(STORED ROWS):
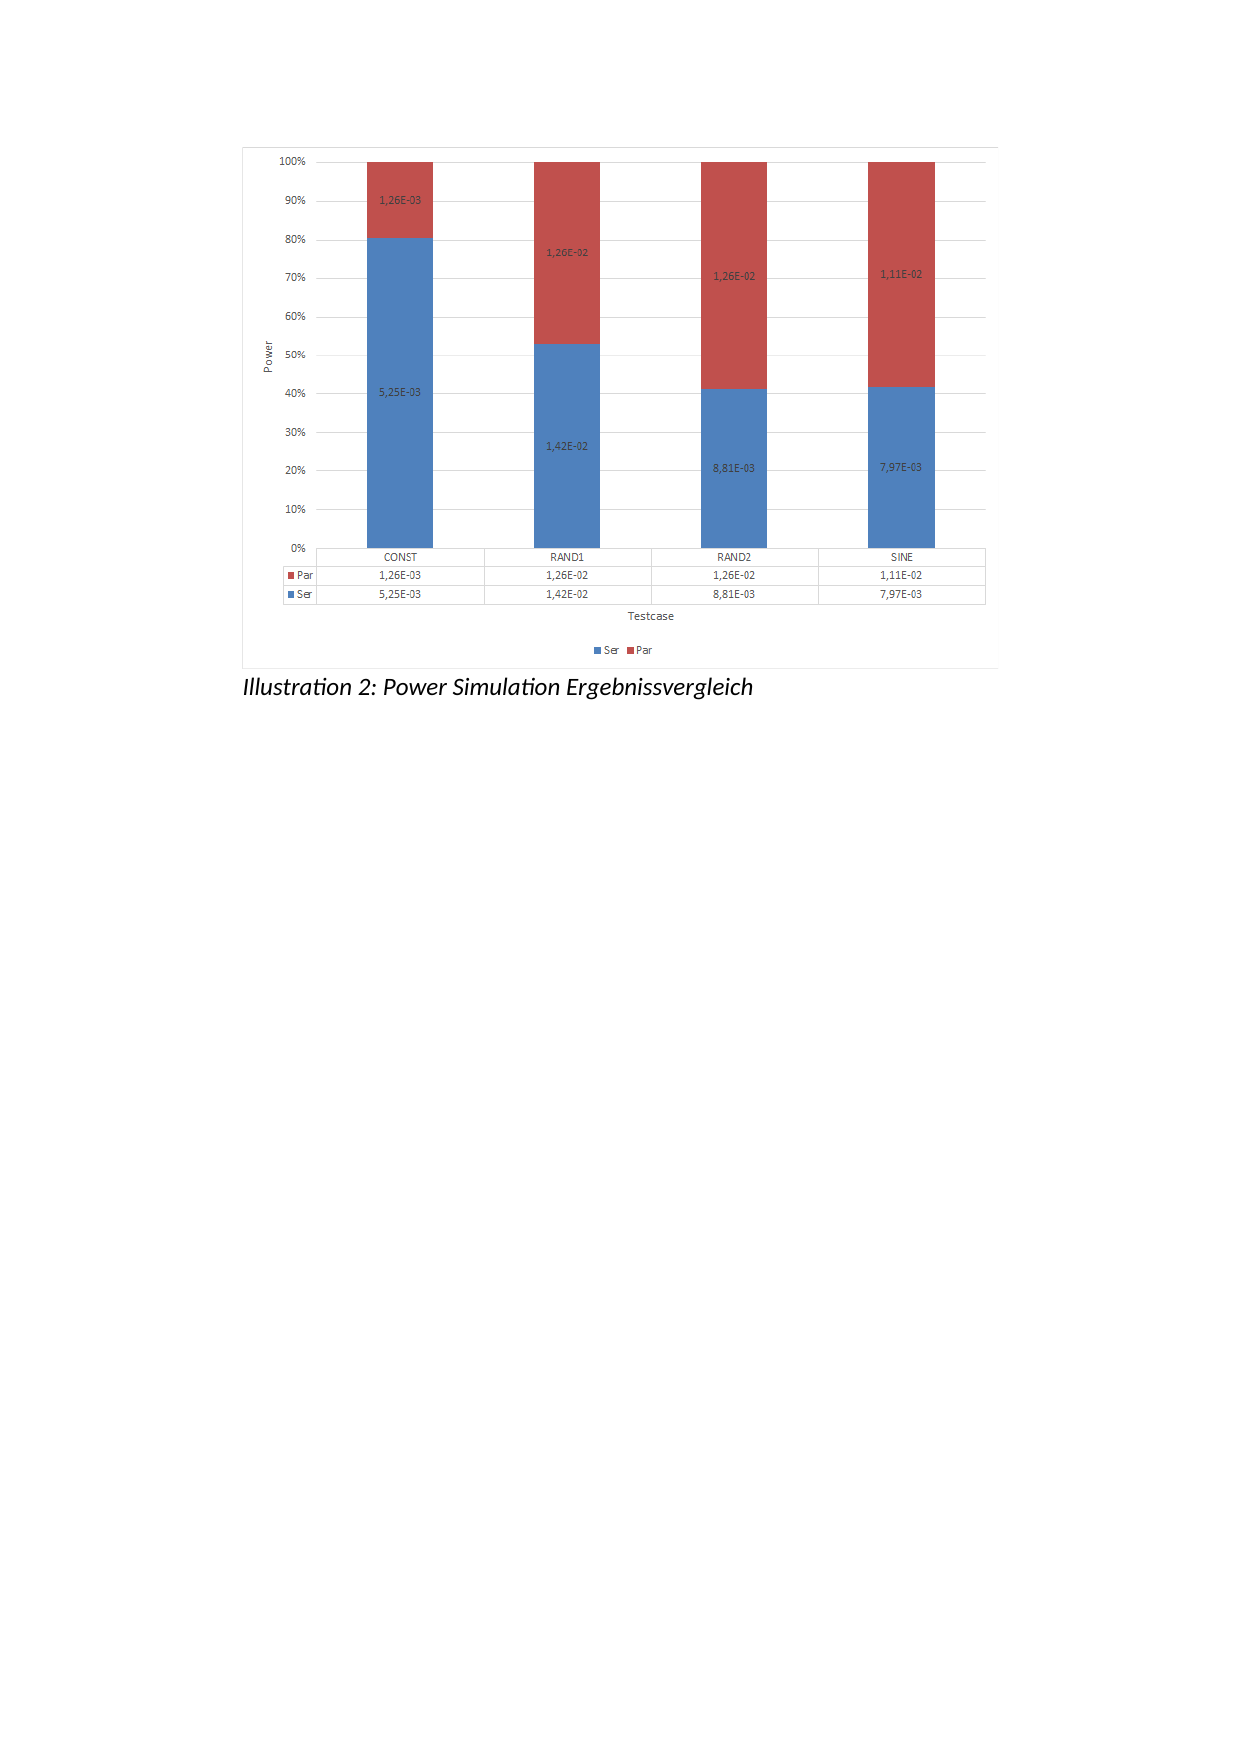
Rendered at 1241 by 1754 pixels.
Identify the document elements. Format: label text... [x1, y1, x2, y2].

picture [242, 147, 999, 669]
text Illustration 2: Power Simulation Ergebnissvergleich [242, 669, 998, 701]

* * *

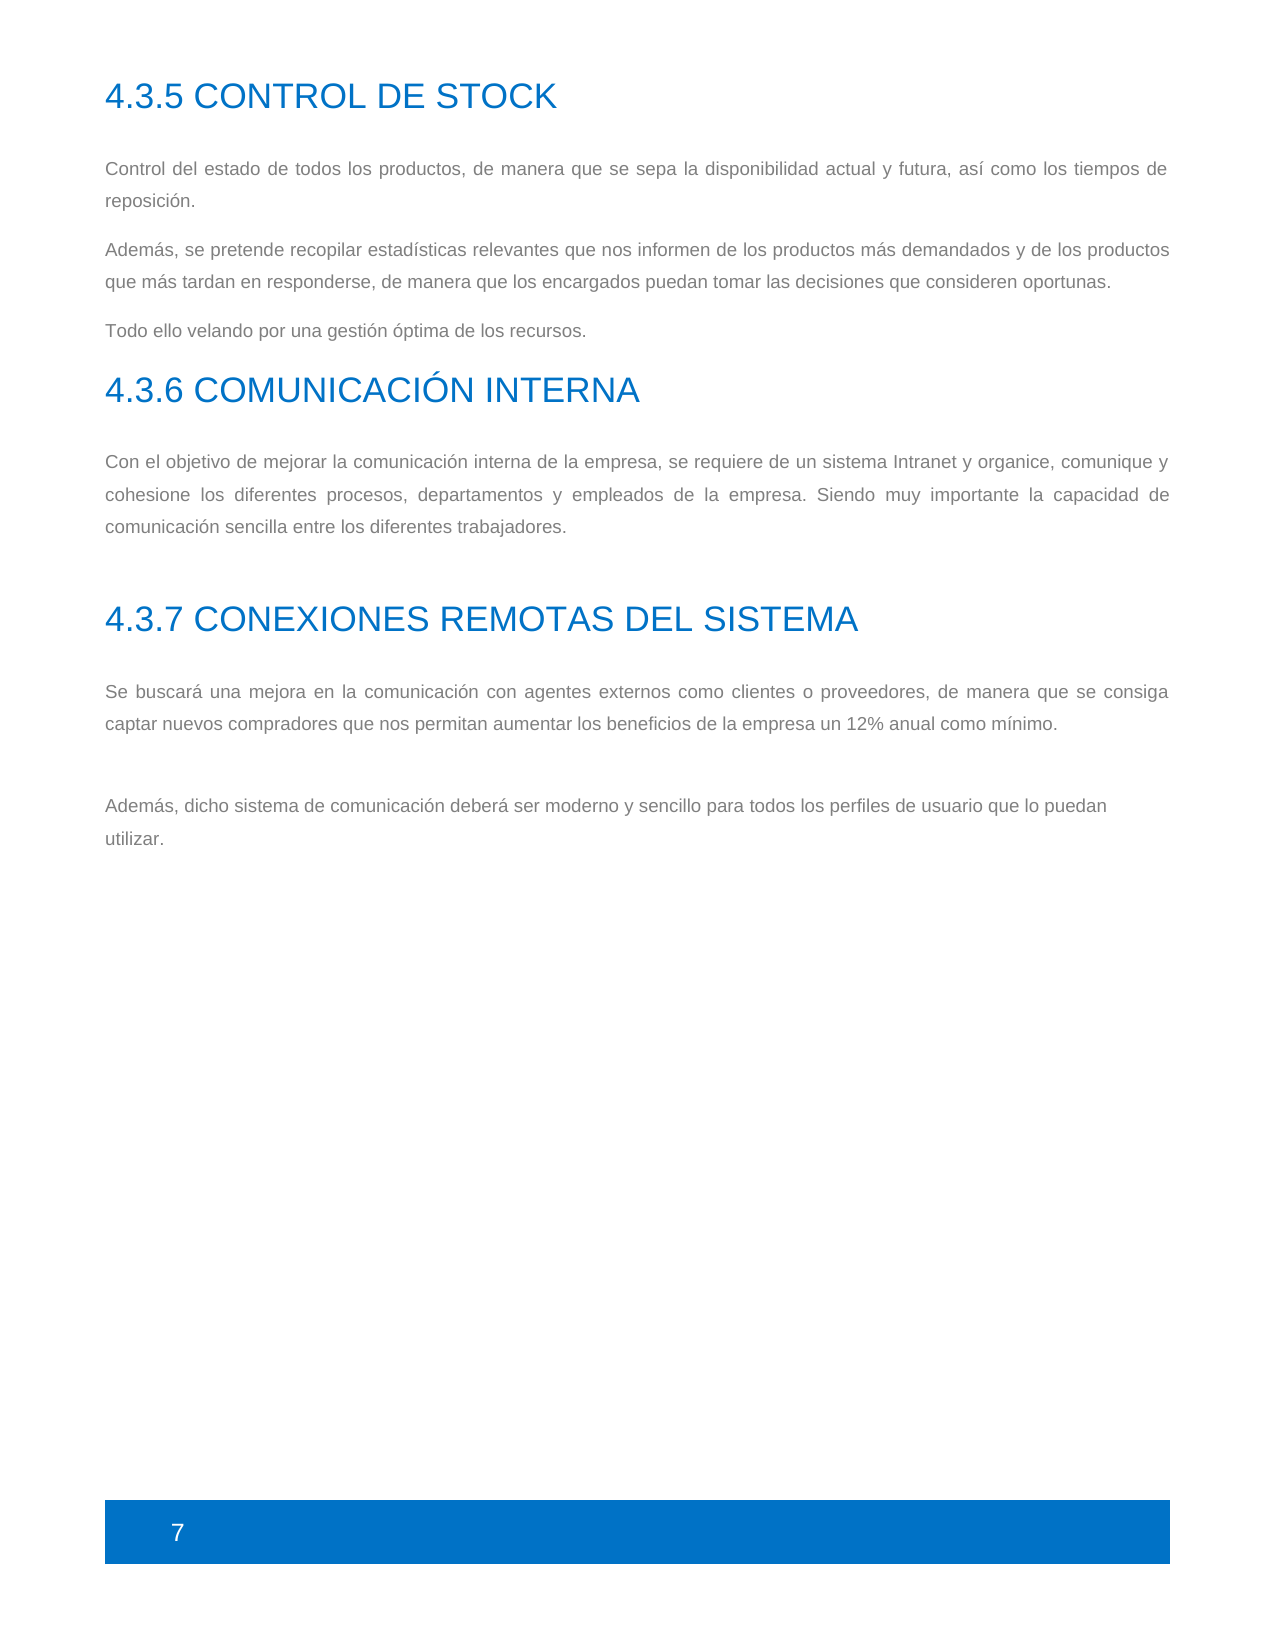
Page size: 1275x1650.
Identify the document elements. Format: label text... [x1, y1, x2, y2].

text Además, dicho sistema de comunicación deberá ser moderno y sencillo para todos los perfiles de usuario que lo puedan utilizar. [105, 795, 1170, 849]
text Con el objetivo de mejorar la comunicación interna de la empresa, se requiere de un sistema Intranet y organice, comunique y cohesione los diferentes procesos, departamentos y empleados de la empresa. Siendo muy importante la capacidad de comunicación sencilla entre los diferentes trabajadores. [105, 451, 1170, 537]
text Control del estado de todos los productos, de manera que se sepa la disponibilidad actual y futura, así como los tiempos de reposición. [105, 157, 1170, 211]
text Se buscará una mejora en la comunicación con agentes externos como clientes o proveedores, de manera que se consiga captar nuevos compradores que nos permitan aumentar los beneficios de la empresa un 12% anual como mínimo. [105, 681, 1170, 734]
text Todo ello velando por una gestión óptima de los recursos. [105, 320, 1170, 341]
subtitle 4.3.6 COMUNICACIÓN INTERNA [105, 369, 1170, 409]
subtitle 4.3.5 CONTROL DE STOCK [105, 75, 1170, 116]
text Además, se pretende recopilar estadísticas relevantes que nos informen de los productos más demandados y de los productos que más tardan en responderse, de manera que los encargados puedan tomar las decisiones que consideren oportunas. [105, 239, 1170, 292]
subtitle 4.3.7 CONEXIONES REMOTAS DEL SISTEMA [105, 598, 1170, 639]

(AIM OF THE EXERCISE): Extract, with no changes, the lines of the records from the line containing "Rendered at 1241 by 1754 pixels." up to and including the line containing "text Illustration 2: Power".

(SOLUTION TO THIS EXERCISE):
Rendered at 1241 by 1754 pixels.
Identify the document elements. Format: label text... [x1, y1, x2, y2].

picture [242, 147, 999, 669]
text Illustration 2: Power Simulation Ergebnissvergleich [242, 669, 998, 701]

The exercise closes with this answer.